In Germania, in Francia e in Italia quando si parla di immigrazione spesso tragedie simili sono presentate come nuovi segni di un assalto dell’Africa all’Europa. È una rappresentazione falsa, che fa comodo ad alcuni politici. In realtà, gli africani costituiscono meno del 15 per cento dei migranti di tutto il mondo e, in gran parte, non lasciano il loro continente. Gli emigrati senegalesi vivono e lavorano per lo più in Costa d’Avorio, Gabon, Mauritania e Marocco. Quelli che cercano di andare in Europa sono senza dubbio in aumento, ma le loro storie parlano di un problema legato più al Senegal che all’Europa.

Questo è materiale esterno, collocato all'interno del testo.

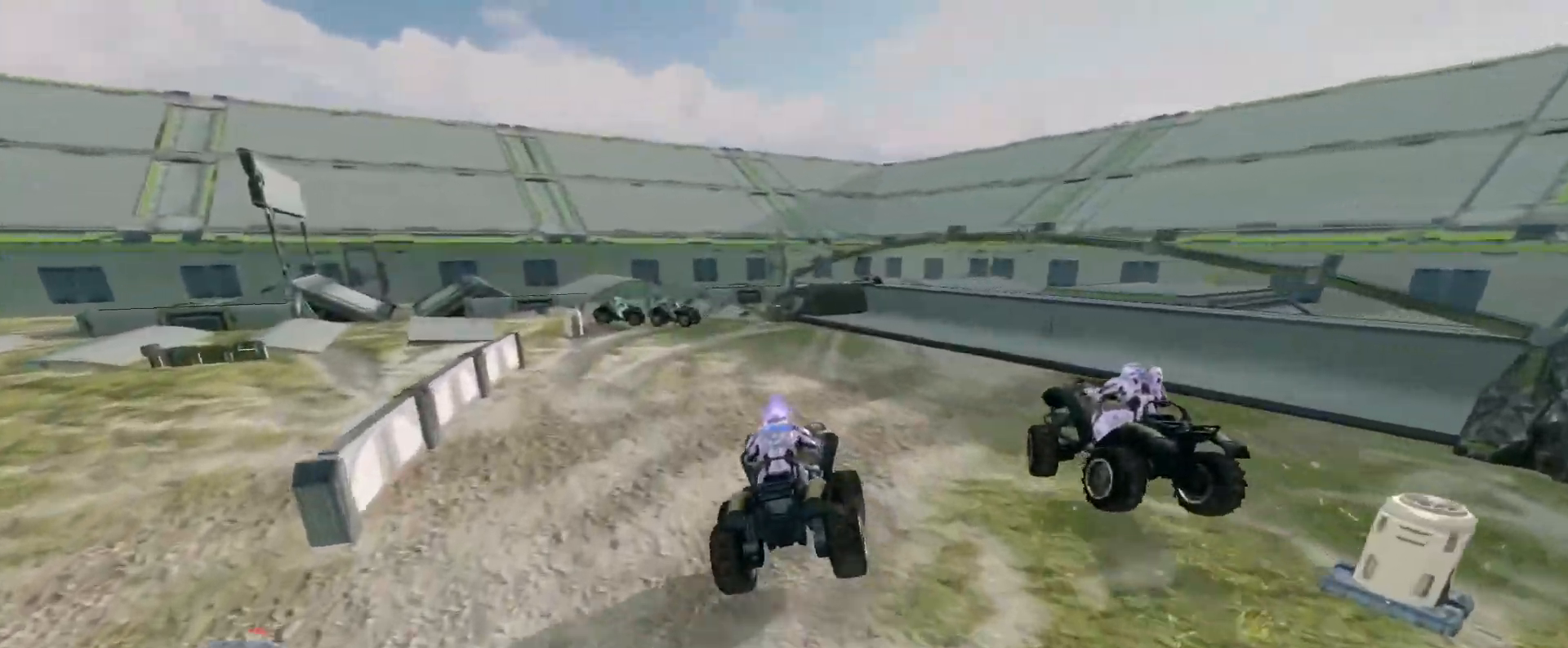
{"keys": ["w"], "mouse": [], "events": []}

Omar, 21 anni, uno dei muratori al lavoro nel cantiere, sta facendo una pausa. Se riesce ad arrivare alle Canarie, racconta, andrà in Spagna o in Italia. Alto e allampanato, ha le mani piene di calli per il duro lavoro. In cantiere guadagna circa 150 euro al mese. “Così non posso mettere su famiglia o costruirmi casa. E se mio padre o mia madre si ammalano, non posso aiutarli. Cosa penserà la gente?”.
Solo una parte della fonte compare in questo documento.